*TASK SET*
- 1) Reproduce verbatim the passage of the pre-summer drought text from "Strictly, the peninsula" up to and including "December to May).".
- 2) According to the pre-summer drought text, how many observation stations in Mexico record daily observations?
- 3) Extend the pre-summer drought text, starting right after its final sentence and keeping its technical register.

The objective of this study is to create a drought index that contributes to the characterization of the severity of the pre-summer drought in areas of humid and sub-humid tropical climate; type A according to Köppen classification [29] and its modification by Garcia [30]. Several indices and indicators have been developed because each drought type and climatic zone have particularities that must be considered [31].

2. Data and Methods

2.1. Yucatan Pre-Summer Drougth

The Yucatan Peninsula, a vast Mexican region with a diversity of tropical climates, mostly hot humid and sub-humid. The climates present are mainly of type Ax’(w), Aw, Am and, in the northern strip is semi-arid and arid type BS [28,32] (Figure 1) where A indicates a tropical megathermal climate. The rainfall regime is used to identify each of the climates of group A: Af, tropical rainforest climate; Am, tropical monsoon climate; Aw, tropical wet and dry climate; and Ax’(w), tropical intermediate climate between Am and Aw with a dry season during winter; this category takes part of Aw in Köppen classification [29]. These climates have considerable precipitation, with an annual rainfall temperature greater than potential evapotranspiration separating them from tropical BS, semi-arid climate.
Strictly, the peninsula does not contain Af climate zone. Every place can be affected by pre-summer drought. According to the climate type, the duration of the episode in the study area varied from 2 (Am) to 8 (Aw) months with a median of six months (November to April or December to May).
Due to its long duration and its causes, the pre-summer drought can be parcellated into two parts, the “winter” drought, which will depend on the activity of the cold fronts from the end of the rainy season until its usual beginning, and the drought due to the delay of the summer rains. Although there is a temporal continuity between the “winter” drought, which occurs annually, and the eventual delay of the summer rains, it is interesting to separate them since they do not have the same impact on the activities or on the local human populations. The first episode impacts on honey production, permanent crops and livestock, implying the need for irrigation [33], as well as the extension of forest fires. As for the second episode, it mainly impacts on the delay of rain-fed agriculture. The study the onset of the rainy season is important because early (late) onsets tend to be associated with wetter (drier) May–June season, the first peak of the rainy season. So, having a late start of the rains, followed by a drier season in May–June in conjunction with a deep MSD in July and August, would affect significantly key socioeconomic sectors like agriculture during the primera period, i.e., the period of the year associated with the spring phase of agricultural activity and its harvest.

2.2. Data

The national climate database for Mexico is integrated into the Climate Computing (CliCom) project by the National Meteorological Service of Mexico (SMN). The observations in each of the 5459 observation stations in the country are made daily at 08:00 local time (e.g., 12:00 UTC). The value reported for the daily observation represents the data for the previous 24 h, ending at 08:00. The CliCom data series runs from 1902 to 2017, however, the stations have data periods ranging from 30 days to 107 years with a median of 29 years. The data included are daily and monthly values of observed temperature, minimum and maximum (°C), precipitation and evaporation (mm), daily occurrence of thunderstorm, dew, hail, fog, frost, and two levels of cloudiness.

*RAW DATA*

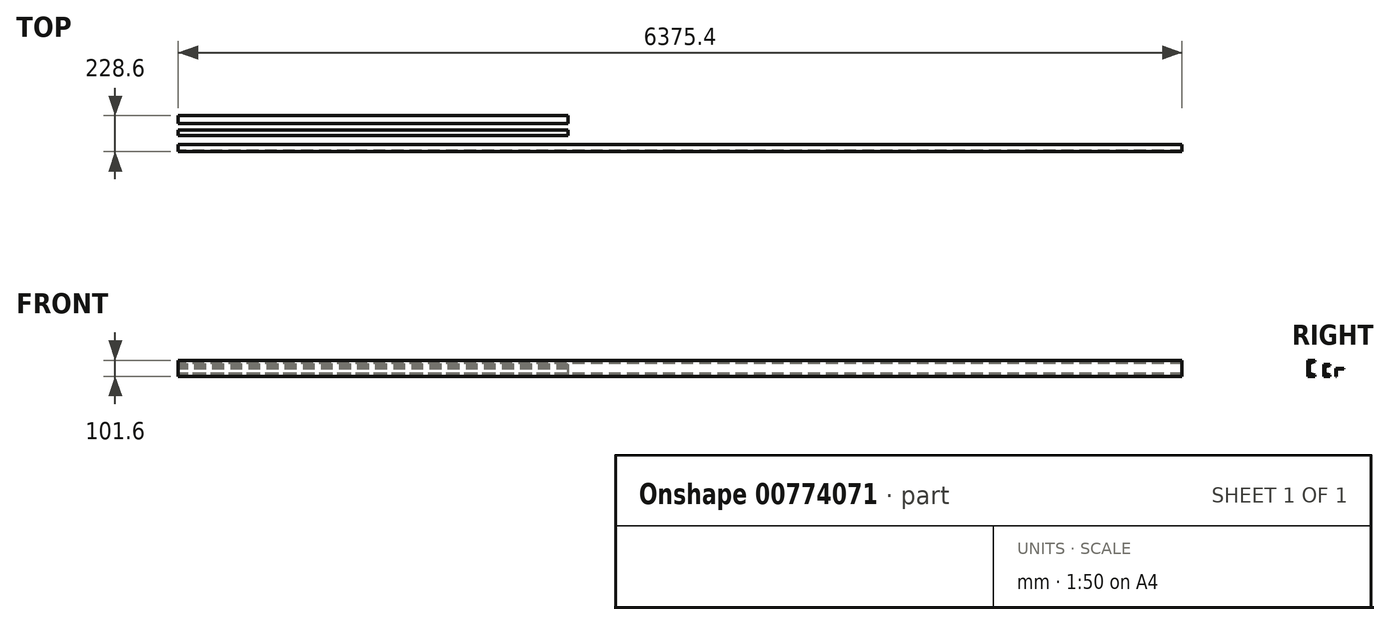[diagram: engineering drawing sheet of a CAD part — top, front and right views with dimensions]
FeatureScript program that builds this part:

*ANSWERS TO THE EXERCISE*
- 1)
Strictly, the peninsula does not contain Af climate zone. Every place can be affected by pre-summer drought. According to the climate type, the duration of the episode in the study area varied from 2 (Am) to 8 (Aw) months with a median of six months (November to April or December to May).

- 2) 5459 observation stations.

- 3)
The region has 140 stations of the 5469 that make up the national network. Considering the small number of stations (<20) with data prior to 1952, CliCom stations with at least 40 years of data from 1952 to 2016 were selected for this study. The number of climate stations finally retained for the work was 58 (Figure 1). In this study, we utilized monthly data from the selected stations, including precipitation, maximum and minimum temperature which were processed in R version 4.0 [34].
In order to compare the correspondence of the indices to a remotely sensed index of vegetation cover and condition, we used Advanced very-high-resolution radiometer from the National Oceanic and Atmospheric Administration (NOAA-AVHRR) satellite images obtained from the image bank of the Geospatial Analysis Laboratory of the Institute of Geography of the National Autonomous University of Mexico (UNAM). The period of available images extends from 1996 to 2012. From these images, selected from various platforms and sensors depending on their quality, we calculate the normalized difference vegetation index (NDVI) [35] using methods applied by Granados et al. [36] and with the daily layers obtained, we composed biweekly compounds from 1996 to 2012, with a spatial resolution of 1 km pixel size. Although the use of data from various satellites is required, reliable large time-series of NDVI can be computed from NOAA-AVHRR images [37].

2.3. Indices Creation

In this study we applied three methodological steps in the computation of standardized indices. First, we calculated the standardized indices only for the drought period, which is defined for each location from the ombrothermic diagrams [27,38]; we separated the usual months of the pre-summer drought, for example, in Aw climate, the months before the summer rainy period that have P < 2T + 28, where P is the average monthly precipitation (mm) and T the average monthly temperature (°C). The separation of this period for the evaluation of rainfall anomalies and the determination of drought severity was also developed by other authors [39].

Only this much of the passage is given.